Now, there is another text in the same chapter, which, though not incorrectly translated, yet loses half its beauty as at present understood! It will startle you when I recite it! Yet here it comes. “Behold the Lamb of God, which taketh away the sin of the world!”[567]

By lamb, no doubt, you mean a young sheep: but let me ask you, what connection can you perceive between a young sheep and the taking away of sin? That of immolation, you answer, as typifying the grand offering. Well, then, why add “of God”? Why say, the young sheep of God, if it was an ordinary animal of the mere ovine species that was intended?

No, sir; recollect the “Lamb slain from the beginning of the world,” recorded in the Revelations, as quoted before.[568]

A deep mystery is involved in this expression, which the ingenuity of man could not evolve but through the Irish. In that language lambh is a word having three significations. The first is a hand; the second a young sheep; and the third a cross.[569]

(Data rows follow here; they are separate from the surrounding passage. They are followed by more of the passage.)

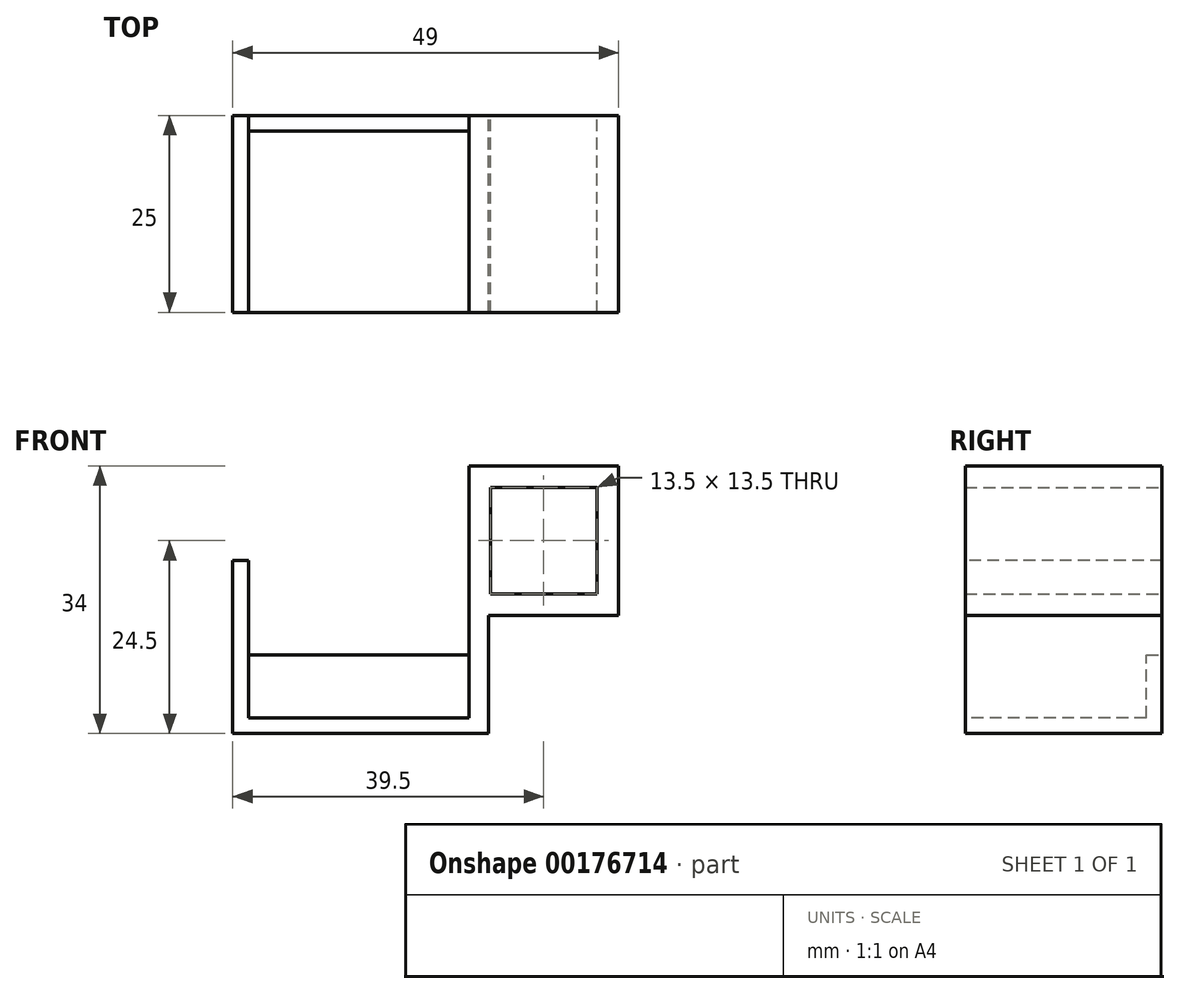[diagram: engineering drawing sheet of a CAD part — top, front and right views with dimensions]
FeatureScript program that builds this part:
annotation { "Feature Type Name" : "Feature", "Feature Type Description" : "" }
export const myFeature = defineFeature(function(context is Context, id is Id, definition is map)
    precondition{}
    {
        {
            var Q0;
            Q0=qCreatedBy(makeId("Front.planeOp"),FACE);
            var sketch = newSketch(context, id + "F0", { "sketchPlane" : qUnion([Q0])});
            skLineSegment(sketch, "E0.bottom", {"start": v(9.5, 9.5) * mm, "end": v(-9.5, 9.5) * mm});
            skLineSegment(sketch, "E0.top", {"start": v(9.5, -9.5) * mm, "end": v(-9.5, -9.5) * mm});
            skLineSegment(sketch, "E0.left", {"start": v(9.5, 9.5) * mm, "end": v(9.5, -9.5) * mm});
            skLineSegment(sketch, "E0.right", {"start": v(-9.5, 9.5) * mm, "end": v(-9.5, -9.5) * mm});
            skPoint(sketch, "E0.middle", {"position": v(0, 0) * mm});
            skLineSegment(sketch, "E1.bottom", {"start": v(6.75, 6.75) * mm, "end": v(-6.75, 6.75) * mm});
            skLineSegment(sketch, "E1.top", {"start": v(6.75, -6.75) * mm, "end": v(-6.75, -6.75) * mm});
            skLineSegment(sketch, "E1.left", {"start": v(6.75, 6.75) * mm, "end": v(6.75, -6.75) * mm});
            skLineSegment(sketch, "E1.right", {"start": v(-6.75, 6.75) * mm, "end": v(-6.75, -6.75) * mm});
            skSolve(sketch);
        }
        {
            var Q0;
            Q0=qSketchRegion(id+"F0",true);
            extrude(context, id + "F1", {"entities" : qUnion([Q0]), "endBound" : BoundingType.SYMMETRIC, "depth" : 25 * mm});
        }
        {
            var Q0;
            Q0=makeQuery(id+"F1.opExtrude","SWEPT_FACE",FACE,{"disambiguationData":[OSD([sQuery(id+"F0.wireOp",EDGE,"E0.right")])]});
            var sketch = newSketch(context, id + "F2", { "sketchPlane" : qUnion([Q0])});
            skLineSegment(sketch, "E2.bottom", {"start": v(-12.5, 9.5) * mm, "end": v(12.5, 9.5) * mm});
            skLineSegment(sketch, "E2.top", {"start": v(-12.5, -24.5) * mm, "end": v(12.5, -24.5) * mm});
            skLineSegment(sketch, "E2.left", {"start": v(-12.5, 9.5) * mm, "end": v(-12.5, -24.5) * mm});
            skLineSegment(sketch, "E2.right", {"start": v(12.5, 9.5) * mm, "end": v(12.5, -24.5) * mm});
            skSolve(sketch);
        }
        {
            var Q0;
            Q0=qSketchRegion(id+"F2",true);
            extrude(context, id + "F3", {"entities" : qUnion([Q0]), "operationType" : NewBodyOperationType.ADD, "oppositeDirection" : true, "depth" : 2.5 * mm});
        }
        {
            var Q0;
            Q0=makeQuery(id+"F3.boolean.opBoolean","MERGE",FACE,{"derivedFrom":[makeQuery(id+"F1.opExtrude","SWEPT_FACE",FACE,{"disambiguationData":[OSD([sQuery(id+"F0.wireOp",EDGE,"E0.right")])]}),makeQuery(id+"F3.opExtrude","CAP_FACE",FACE,{"disambiguationData":[OSD([sQuery(id+"F2.wireOp",EDGE,"E2.bottom"),sQuery(id+"F2.wireOp",EDGE,"E2.top"),sQuery(id+"F2.wireOp",EDGE,"E2.left"),sQuery(id+"F2.wireOp",EDGE,"E2.right")])],"isStart":true})]});
            var sketch = newSketch(context, id + "F4", { "sketchPlane" : qUnion([Q0])});
            skLineSegment(sketch, "E3.bottom", {"start": v(-12.5, -24.5) * mm, "end": v(12.5, -24.5) * mm});
            skLineSegment(sketch, "E3.top", {"start": v(-12.5, -22.5) * mm, "end": v(12.5, -22.5) * mm});
            skLineSegment(sketch, "E3.left", {"start": v(-12.5, -24.5) * mm, "end": v(-12.5, -22.5) * mm});
            skLineSegment(sketch, "E3.right", {"start": v(12.5, -24.5) * mm, "end": v(12.5, -22.5) * mm});
            skSolve(sketch);
        }
        {
            var Q0;
            Q0=qSketchRegion(id+"F4",true);
            extrude(context, id + "F5", {"entities" : qUnion([Q0]), "operationType" : NewBodyOperationType.ADD, "depth" : 30 * mm});
        }
        {
            var Q0;
            Q0=makeQuery(id+"F5.opExtrude","SWEPT_FACE",FACE,{"disambiguationData":[OSD([sQuery(id+"F4.wireOp",EDGE,"E3.top")])]});
            var sketch = newSketch(context, id + "F6", { "sketchPlane" : qUnion([Q0])});
            skLineSegment(sketch, "E4.bottom", {"start": v(-39.5, 12.5) * mm, "end": v(-37.5, 12.5) * mm});
            skLineSegment(sketch, "E4.top", {"start": v(-39.5, -12.5) * mm, "end": v(-37.5, -12.5) * mm});
            skLineSegment(sketch, "E4.left", {"start": v(-39.5, 12.5) * mm, "end": v(-39.5, -12.5) * mm});
            skLineSegment(sketch, "E4.right", {"start": v(-37.5, 12.5) * mm, "end": v(-37.5, -12.5) * mm});
            skSolve(sketch);
        }
        {
            var Q0;
            Q0=qSketchRegion(id+"F6",true);
            extrude(context, id + "F7", {"entities" : qUnion([Q0]), "operationType" : NewBodyOperationType.ADD, "depth" : 20 * mm});
        }
        {
            var Q0;
            Q0=makeQuery(id+"F7.boolean.opBoolean","MERGE",FACE,{"derivedFrom":[makeQuery(id+"F5.boolean.opBoolean","MERGE",FACE,{"derivedFrom":[makeQuery(id+"F3.boolean.opBoolean","MERGE",FACE,{"derivedFrom":[makeQuery(id+"F1.opExtrude","CAP_FACE",FACE,{"disambiguationData":[OSD([sQuery(id+"F0.wireOp",EDGE,"E0.bottom"),sQuery(id+"F0.wireOp",EDGE,"E0.top"),sQuery(id+"F0.wireOp",EDGE,"E0.left"),sQuery(id+"F0.wireOp",EDGE,"E0.right"),sQuery(id+"F0.wireOp",EDGE,"E1.bottom"),sQuery(id+"F0.wireOp",EDGE,"E1.top"),sQuery(id+"F0.wireOp",EDGE,"E1.left"),sQuery(id+"F0.wireOp",EDGE,"E1.right")])],"isStart":true}),makeQuery(id+"F3.opExtrude","SWEPT_FACE",FACE,{"disambiguationData":[OSD([sQuery(id+"F2.wireOp",EDGE,"E2.left")])]})]}),makeQuery(id+"F5.opExtrude","SWEPT_FACE",FACE,{"disambiguationData":[OSD([sQuery(id+"F4.wireOp",EDGE,"E3.left")])]})]}),makeQuery(id+"F7.opExtrude","SWEPT_FACE",FACE,{"disambiguationData":[OSD([sQuery(id+"F6.wireOp",EDGE,"E4.bottom")])]})]});
            var sketch = newSketch(context, id + "F8", { "sketchPlane" : qUnion([Q0])});
            skLineSegment(sketch, "E5.bottom", {"start": v(7, -24.5) * mm, "end": v(39.5, -24.5) * mm});
            skLineSegment(sketch, "E5.top", {"start": v(7, -14.5) * mm, "end": v(39.5, -14.5) * mm});
            skLineSegment(sketch, "E5.left", {"start": v(7, -24.5) * mm, "end": v(7, -14.5) * mm});
            skLineSegment(sketch, "E5.right", {"start": v(39.5, -24.5) * mm, "end": v(39.5, -14.5) * mm});
            skSolve(sketch);
        }
        {
            var Q0;
            Q0 = qSketchRegion(id + "F8", true);
            extrude(context, id + "F9", {"entities" : qUnion([Q0]), "operationType" : NewBodyOperationType.ADD, "oppositeDirection" : true, "depth" : 2 * mm});
        }
    });
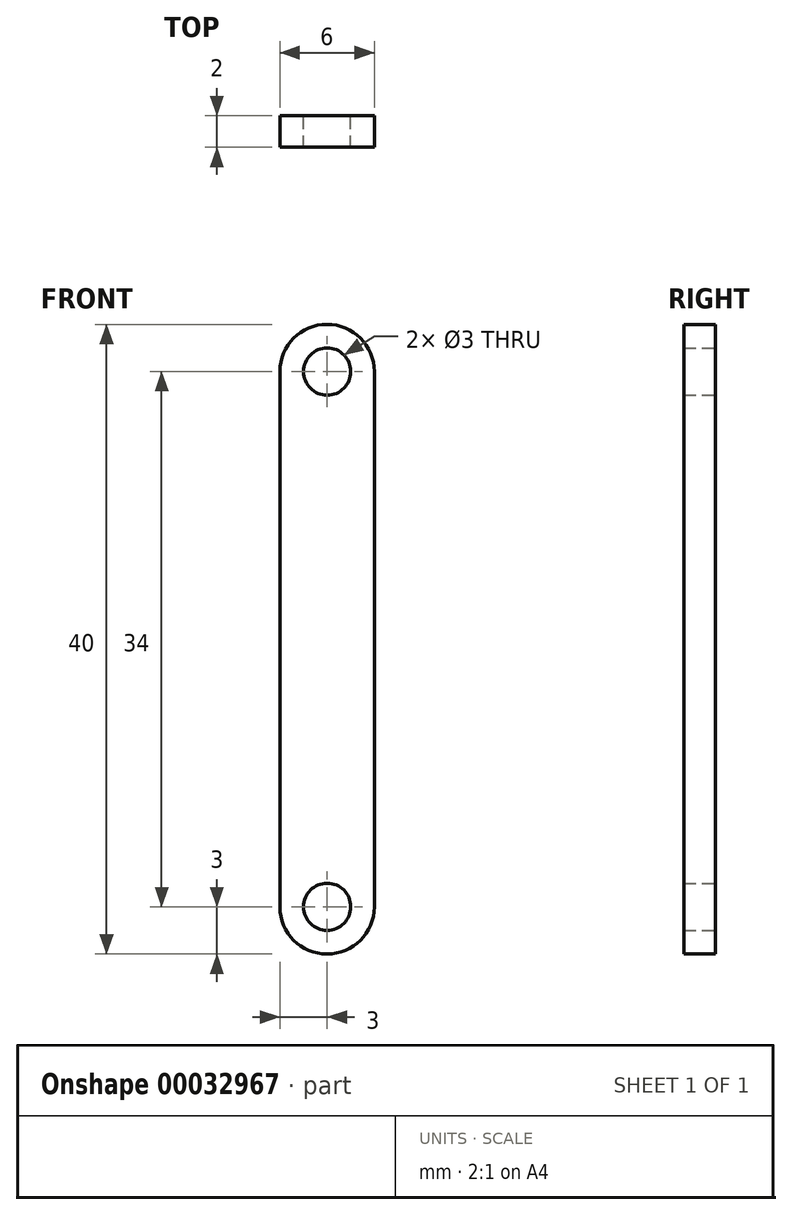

Let us now, in rendering the text, substitute this latter instead of the intermediate; and it will be, “Behold the cross of God, which taketh away the sin of the world!” By which you perceive that when John the Baptist, by inspiration, pointed out Jesus Christ as the universal Saviour of the world, his very words establish a previous crucifixion!

You now see how it happened that ten, in numerals, came to be represented by a cross X. This being the number of fingers upon each person’s hands: and a hand and a cross being both prefigured in the sacred, that is, in the Irish language,[570] by the same term, lambh, it hence occurred that in all reckoning and notation, a new score should be commenced therefrom—that its sanctity should be still further enhanced by the epithet of diag, or perfection, which characterises it as a submultiple, and that the mysteriousness of the whole should be additionally shrouded under the comprehensive symbol of a pyramid or triangle[571]

“Our Hibernian Druids,” says Vallancey, “always wore a key, like the doctors of law of the Jews, to show they alone had the key of the sciences, that is, that they alone could communicate the knowledge of the doctrine they preached. The name of this key was kire, or cire; and eo, a peg or pin, being compounded with it, forms the modern eo-cire, the key of a lock. The figure of this key resembled a cross; those of the Lacedæmonians and Egyptians were of the same form.”

Estimable and revered Vallancey, it pains me to say anything against you! but on those subjects you were quite at bay! It was not to “show that they alone had the key of the sciences,” that “the doctors of law of the Jews always wore a key,” but because that they had seen it in the ceremonial of the Egyptians, from whom, like the Lacedæmonians, they had borrowed its use, without either of them being able to penetrate its import![572]

The origin, then, of this badge appearing amongst the habiliments of our ancient priests, is developed by the name which those priests themselves bore, viz. Luamh, which, being but a direct formative from lambh, a cross, unlocks the secret of their being its ministers.[573]

The Idæi-Dactyli, who superintended the mysteries of Ceres, obtained their designation from the very same cause, and corresponded literally with our Luamhs: for the Iod of the Chaldeans being equivalent to the lambh or hand of the Irish, the number of fingers thereon were made religiously significant of the X, or cross! And,—what cannot fail to excite astonishment, as to the immutability of a nation’s character,—to this very hour, the symbolical oath of the Irish peasant is a transverse placing of the forefinger of one hand over that of the other, and then uttering the words, “By the cross”!